_Task brief_: Search the listing below for the word "color" and copy each line that holds it.

***

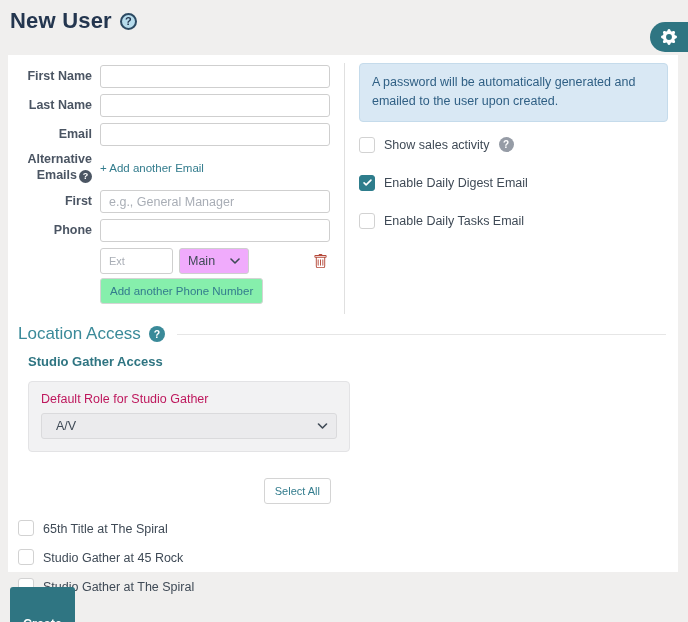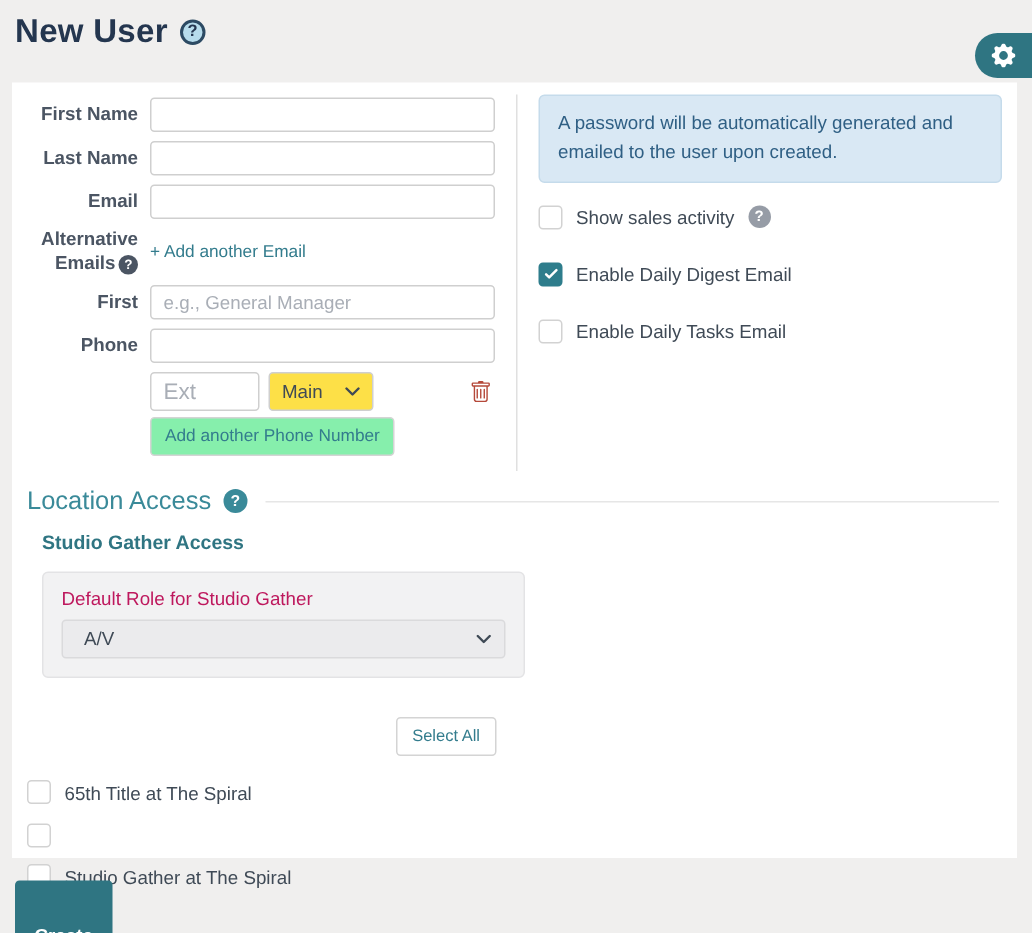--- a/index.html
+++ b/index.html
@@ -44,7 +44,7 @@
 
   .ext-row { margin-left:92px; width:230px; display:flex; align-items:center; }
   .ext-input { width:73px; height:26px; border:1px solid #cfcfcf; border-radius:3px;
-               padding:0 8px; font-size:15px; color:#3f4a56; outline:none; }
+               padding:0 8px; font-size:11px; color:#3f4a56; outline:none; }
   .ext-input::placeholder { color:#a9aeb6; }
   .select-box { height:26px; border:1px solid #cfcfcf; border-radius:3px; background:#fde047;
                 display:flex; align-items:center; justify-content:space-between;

***

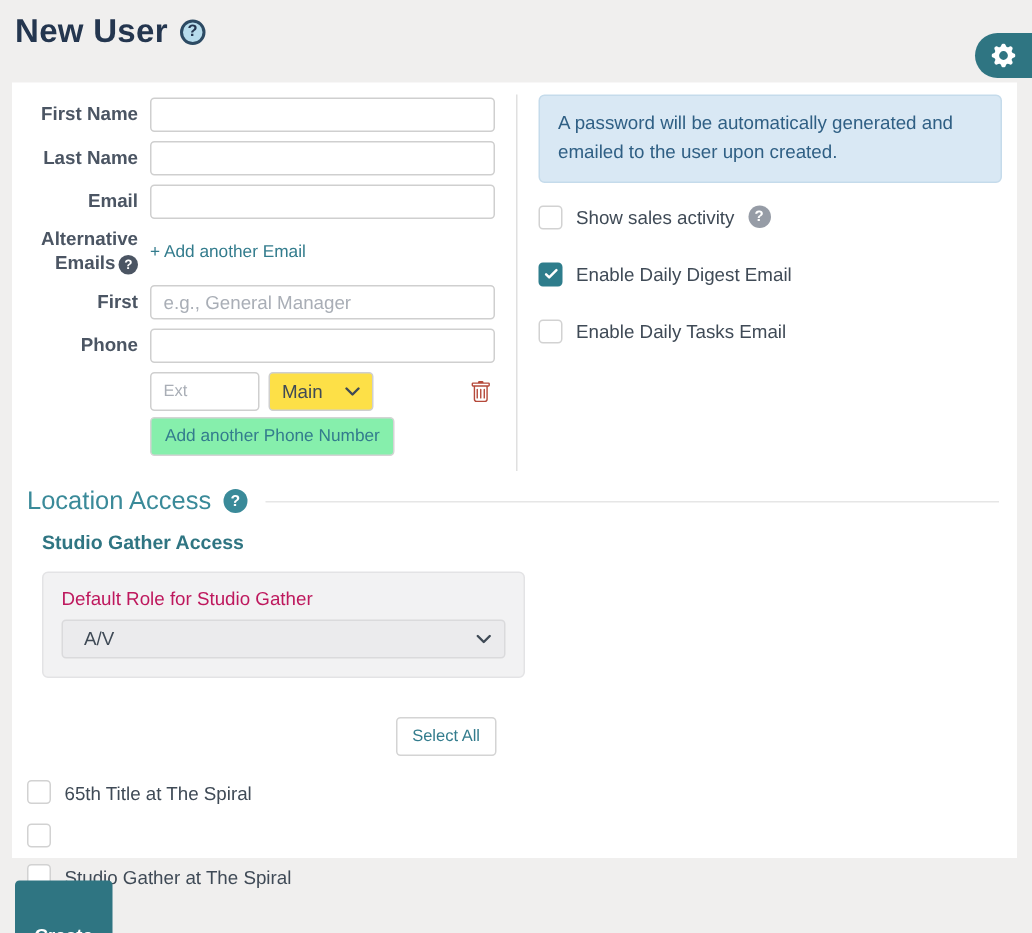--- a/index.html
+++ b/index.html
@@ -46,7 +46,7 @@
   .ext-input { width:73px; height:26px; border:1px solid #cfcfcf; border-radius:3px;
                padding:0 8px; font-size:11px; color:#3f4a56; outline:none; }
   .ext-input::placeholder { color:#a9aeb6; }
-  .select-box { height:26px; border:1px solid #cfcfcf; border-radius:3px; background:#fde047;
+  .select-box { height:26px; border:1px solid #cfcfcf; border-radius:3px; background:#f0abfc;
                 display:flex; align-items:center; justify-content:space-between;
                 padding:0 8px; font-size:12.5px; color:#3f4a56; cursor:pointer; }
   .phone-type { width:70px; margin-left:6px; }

***

_Result of this exercise_:
-               padding:0 8px; font-size:15px; color:#3f4a56; outline:none; }
+               padding:0 8px; font-size:11px; color:#3f4a56; outline:none; }
   .ext-input::placeholder { color:#a9aeb6; }
                padding:0 8px; font-size:11px; color:#3f4a56; outline:none; }
   .ext-input::placeholder { color:#a9aeb6; }
                 padding:0 8px; font-size:12.5px; color:#3f4a56; cursor:pointer; }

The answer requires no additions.